Reactie op Homograft
De immunologische reactie van het lichaam van de ontvanger op weefsel dat is getransplanteerd uit een organisme van dezelfde soort, maar met een ander genotype; interfereert met transplantaattransplantatie.
Homotransplantatie is de transplantatie van weefsels of organen tussen individuen van dezelfde soort. Maar zelfs bij weefseltransplantatie van een donor van dezelfde soort kan de ontvanger een immunologische reactie ontwikkelen, omdat de genotypen van de donor en de ontvanger verschillend zijn.
Deze reactie wordt een homograftreactie genoemd. Het ontstaat doordat het immuunsysteem van de ontvanger de getransplanteerde cellen als lichaamsvreemd herkent en er een immuunreactie op uitlokt. Antigenen van het belangrijkste histocompatibiliteitscomplex op het oppervlak van de transplantaatcellen worden door de T-lymfocyten van de ontvanger als vreemd herkend, wat tot hun activering leidt.
De reactie op het transplantaat komt tot uiting in de infiltratie van het transplantaat door immuuncellen, hun proliferatie en de productie van pro-inflammatoire cytokines en antilichamen.

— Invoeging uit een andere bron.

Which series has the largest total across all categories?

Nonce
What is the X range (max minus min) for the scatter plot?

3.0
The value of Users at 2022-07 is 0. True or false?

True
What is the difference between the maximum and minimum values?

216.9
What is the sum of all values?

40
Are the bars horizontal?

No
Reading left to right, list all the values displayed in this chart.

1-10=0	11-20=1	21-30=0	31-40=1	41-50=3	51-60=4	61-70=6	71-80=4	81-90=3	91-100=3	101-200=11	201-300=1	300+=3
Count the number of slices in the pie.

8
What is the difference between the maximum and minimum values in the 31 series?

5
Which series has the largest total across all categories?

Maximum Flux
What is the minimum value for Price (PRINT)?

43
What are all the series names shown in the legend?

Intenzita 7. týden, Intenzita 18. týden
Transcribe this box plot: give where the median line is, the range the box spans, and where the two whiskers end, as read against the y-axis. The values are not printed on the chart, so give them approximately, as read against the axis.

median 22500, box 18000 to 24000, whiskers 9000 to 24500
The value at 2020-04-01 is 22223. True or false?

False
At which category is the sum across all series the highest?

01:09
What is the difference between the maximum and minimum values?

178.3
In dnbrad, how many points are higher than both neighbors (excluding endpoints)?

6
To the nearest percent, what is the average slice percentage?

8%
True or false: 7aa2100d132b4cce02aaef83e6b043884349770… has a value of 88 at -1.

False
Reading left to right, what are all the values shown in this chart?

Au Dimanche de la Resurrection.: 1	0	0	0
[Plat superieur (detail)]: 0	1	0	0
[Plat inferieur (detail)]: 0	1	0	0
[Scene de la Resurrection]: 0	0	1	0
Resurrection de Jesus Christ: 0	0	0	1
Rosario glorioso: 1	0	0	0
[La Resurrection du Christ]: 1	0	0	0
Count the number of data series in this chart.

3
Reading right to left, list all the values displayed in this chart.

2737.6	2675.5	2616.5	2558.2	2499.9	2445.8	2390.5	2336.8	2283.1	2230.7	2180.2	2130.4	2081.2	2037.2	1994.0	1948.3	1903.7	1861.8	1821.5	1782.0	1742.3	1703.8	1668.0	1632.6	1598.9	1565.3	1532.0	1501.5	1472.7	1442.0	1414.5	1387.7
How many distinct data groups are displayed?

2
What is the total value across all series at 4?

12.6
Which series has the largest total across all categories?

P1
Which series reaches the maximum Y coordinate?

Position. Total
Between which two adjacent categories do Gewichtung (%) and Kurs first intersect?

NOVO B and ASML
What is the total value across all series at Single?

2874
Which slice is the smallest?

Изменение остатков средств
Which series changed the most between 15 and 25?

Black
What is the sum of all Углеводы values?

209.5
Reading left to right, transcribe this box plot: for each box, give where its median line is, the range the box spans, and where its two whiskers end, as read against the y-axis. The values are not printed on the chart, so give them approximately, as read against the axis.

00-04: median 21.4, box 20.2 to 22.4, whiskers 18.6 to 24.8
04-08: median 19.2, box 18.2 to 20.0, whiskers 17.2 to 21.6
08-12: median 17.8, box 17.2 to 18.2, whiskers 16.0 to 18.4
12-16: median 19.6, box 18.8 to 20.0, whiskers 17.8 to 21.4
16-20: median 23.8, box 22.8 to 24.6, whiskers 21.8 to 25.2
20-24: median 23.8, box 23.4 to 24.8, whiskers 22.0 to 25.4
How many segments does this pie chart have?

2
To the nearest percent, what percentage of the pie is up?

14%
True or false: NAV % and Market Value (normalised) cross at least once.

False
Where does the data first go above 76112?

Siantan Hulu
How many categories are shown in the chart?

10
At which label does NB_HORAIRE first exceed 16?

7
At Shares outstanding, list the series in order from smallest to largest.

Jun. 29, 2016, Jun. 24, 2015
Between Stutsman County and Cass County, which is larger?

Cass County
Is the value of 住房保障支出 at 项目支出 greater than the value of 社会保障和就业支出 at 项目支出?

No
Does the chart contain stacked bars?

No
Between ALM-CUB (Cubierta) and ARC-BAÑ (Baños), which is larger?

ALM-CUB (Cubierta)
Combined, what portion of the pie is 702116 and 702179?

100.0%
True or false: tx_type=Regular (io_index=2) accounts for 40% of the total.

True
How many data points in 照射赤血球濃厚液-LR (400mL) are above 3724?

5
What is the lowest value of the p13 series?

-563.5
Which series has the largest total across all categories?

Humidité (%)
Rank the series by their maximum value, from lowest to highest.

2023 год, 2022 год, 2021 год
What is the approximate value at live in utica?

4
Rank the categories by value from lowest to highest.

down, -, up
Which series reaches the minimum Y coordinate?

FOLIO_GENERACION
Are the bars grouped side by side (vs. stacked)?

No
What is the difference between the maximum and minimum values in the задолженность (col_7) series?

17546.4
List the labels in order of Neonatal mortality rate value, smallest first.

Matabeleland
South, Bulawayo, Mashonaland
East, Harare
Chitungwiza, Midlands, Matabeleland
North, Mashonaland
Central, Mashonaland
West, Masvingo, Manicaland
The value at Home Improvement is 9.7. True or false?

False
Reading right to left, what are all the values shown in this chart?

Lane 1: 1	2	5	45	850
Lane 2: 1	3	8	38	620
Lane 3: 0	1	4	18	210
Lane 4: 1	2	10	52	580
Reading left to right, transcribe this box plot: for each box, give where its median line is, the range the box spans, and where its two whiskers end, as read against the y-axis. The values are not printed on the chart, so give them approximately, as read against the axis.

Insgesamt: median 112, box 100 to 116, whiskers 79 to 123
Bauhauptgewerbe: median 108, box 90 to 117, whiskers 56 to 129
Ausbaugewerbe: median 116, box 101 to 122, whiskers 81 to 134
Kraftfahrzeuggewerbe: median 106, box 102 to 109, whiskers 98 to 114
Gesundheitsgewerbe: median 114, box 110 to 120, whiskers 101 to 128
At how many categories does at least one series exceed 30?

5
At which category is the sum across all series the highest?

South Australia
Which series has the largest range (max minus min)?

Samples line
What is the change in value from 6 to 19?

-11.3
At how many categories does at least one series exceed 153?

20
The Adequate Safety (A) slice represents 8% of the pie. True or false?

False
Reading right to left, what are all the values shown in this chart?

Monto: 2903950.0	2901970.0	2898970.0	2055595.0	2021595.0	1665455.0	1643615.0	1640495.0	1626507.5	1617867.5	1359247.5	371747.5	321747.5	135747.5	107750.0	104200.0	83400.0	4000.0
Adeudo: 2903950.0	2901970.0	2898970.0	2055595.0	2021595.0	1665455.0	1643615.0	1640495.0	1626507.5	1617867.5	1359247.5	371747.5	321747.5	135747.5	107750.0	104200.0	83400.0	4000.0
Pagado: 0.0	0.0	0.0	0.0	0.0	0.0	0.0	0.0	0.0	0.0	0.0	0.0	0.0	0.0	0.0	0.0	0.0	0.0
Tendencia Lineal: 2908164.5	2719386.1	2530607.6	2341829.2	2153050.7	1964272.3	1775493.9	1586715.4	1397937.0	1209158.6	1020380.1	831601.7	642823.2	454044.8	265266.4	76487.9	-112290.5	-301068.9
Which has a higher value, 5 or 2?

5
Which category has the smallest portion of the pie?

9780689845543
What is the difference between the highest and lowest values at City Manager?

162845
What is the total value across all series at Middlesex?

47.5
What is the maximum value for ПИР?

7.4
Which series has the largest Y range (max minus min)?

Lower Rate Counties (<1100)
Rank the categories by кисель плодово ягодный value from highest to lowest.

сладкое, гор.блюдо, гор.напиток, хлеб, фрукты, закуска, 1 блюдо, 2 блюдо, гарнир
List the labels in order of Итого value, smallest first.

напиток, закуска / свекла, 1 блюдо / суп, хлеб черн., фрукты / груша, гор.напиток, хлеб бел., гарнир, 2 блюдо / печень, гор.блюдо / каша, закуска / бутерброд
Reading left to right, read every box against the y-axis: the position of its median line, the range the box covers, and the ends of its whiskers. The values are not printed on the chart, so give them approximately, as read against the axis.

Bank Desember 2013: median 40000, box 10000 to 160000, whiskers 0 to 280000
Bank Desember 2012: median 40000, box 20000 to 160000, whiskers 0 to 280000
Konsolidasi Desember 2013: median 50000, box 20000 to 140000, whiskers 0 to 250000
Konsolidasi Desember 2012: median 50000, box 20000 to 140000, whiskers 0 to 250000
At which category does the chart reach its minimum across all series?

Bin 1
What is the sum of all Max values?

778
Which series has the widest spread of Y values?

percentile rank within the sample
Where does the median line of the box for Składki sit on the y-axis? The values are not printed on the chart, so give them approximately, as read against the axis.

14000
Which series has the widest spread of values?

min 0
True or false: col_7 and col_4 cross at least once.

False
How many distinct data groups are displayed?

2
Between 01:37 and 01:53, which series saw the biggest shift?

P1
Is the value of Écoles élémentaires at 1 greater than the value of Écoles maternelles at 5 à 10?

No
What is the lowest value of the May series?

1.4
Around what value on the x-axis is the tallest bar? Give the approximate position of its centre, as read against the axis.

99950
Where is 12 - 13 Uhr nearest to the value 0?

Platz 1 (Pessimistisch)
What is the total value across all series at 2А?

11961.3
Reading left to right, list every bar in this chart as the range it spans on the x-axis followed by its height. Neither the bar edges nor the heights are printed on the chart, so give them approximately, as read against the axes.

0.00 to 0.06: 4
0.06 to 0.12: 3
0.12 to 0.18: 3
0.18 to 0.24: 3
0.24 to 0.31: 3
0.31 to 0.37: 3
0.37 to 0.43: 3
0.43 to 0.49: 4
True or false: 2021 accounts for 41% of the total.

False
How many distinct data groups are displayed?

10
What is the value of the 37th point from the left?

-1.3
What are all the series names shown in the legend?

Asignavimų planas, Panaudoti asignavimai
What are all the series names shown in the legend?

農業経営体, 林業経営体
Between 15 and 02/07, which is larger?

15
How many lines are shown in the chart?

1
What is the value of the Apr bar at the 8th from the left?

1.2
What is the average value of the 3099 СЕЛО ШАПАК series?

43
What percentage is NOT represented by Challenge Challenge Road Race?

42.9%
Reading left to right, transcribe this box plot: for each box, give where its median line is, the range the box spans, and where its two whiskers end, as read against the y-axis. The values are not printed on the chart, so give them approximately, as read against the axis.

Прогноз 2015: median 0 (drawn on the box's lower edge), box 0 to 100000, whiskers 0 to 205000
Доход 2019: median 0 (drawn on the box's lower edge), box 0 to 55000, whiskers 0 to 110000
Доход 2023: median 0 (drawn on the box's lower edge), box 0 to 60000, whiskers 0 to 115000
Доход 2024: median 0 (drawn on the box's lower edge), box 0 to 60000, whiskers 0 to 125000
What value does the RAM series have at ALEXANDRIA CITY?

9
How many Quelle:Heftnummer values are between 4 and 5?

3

Dit leidt tot beschadiging en necrose van de transplantatiecellen, verstoring van de functies ervan en uiteindelijk tot afstoting van het getransplanteerde orgaan of weefsel.
Om homotransplantaatreactie te voorkomen heeft de ontvanger levenslange immunosuppressieve therapie nodig om het immuunsysteem te onderdrukken. Het risico op transplantaatafstoting blijft echter groot. Het vinden van manieren om de homograftreactie te overwinnen is een belangrijke taak in de transplantologie.